Republicans? They are bullies and chaos creators (be it attacking the Capitol, letting the country default on the debt, setting up a litigation machine to sue teachers, undermining elections, threatening to take away kids whose parents give them medical care and inviting a truck blockade). Do voters really want to give power back to the crowd that defends violence (“legitimate political discourse”), lets their cult leader extort Ukraine, and goes to bat for big corporations (e.g., allowing them to escape paying taxes, protecting Big Pharma’s price gouging)?
Democrats need to get back to a fundamental message: When in power, they make government work for ordinary people and defend American values (democracy, opportunity, fairness, playing by the rules).

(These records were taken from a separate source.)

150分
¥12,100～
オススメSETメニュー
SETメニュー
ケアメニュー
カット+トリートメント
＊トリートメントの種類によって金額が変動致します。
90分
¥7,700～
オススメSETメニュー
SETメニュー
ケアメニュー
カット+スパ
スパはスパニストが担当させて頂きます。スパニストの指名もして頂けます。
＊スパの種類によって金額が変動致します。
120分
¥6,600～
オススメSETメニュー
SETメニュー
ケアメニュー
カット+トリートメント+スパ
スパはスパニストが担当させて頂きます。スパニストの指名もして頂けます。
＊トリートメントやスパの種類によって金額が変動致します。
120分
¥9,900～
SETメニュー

They solve real problems. When Republicans are in power, they create division, conflict and chaos. They are not on your side. That’s it. A simple dichotomy.
The problem is that if there are voters out there who don’t already understand the difference between the two parties, they’re probably unreachable. If they bother to vote, they’ll make their choice one of two ways. If they see themselves as a Democrat or Republican, they’ll stick with the party that makes them feel comfortable. If they don’t have a particular political identity, they’ll vote for or against “change” (i.e. for or against the incumbent) depending on their mood that day. The irony is that if voters want meaningful change, they should elect more Democrats. In particular, more Democrats in the Senate would make roadblocks like Manchin and Sinema irrelevant. But since Democrats “control” both houses of Congress, many voters will mistakenly think electing more Republicans will bring about the kind of change they want.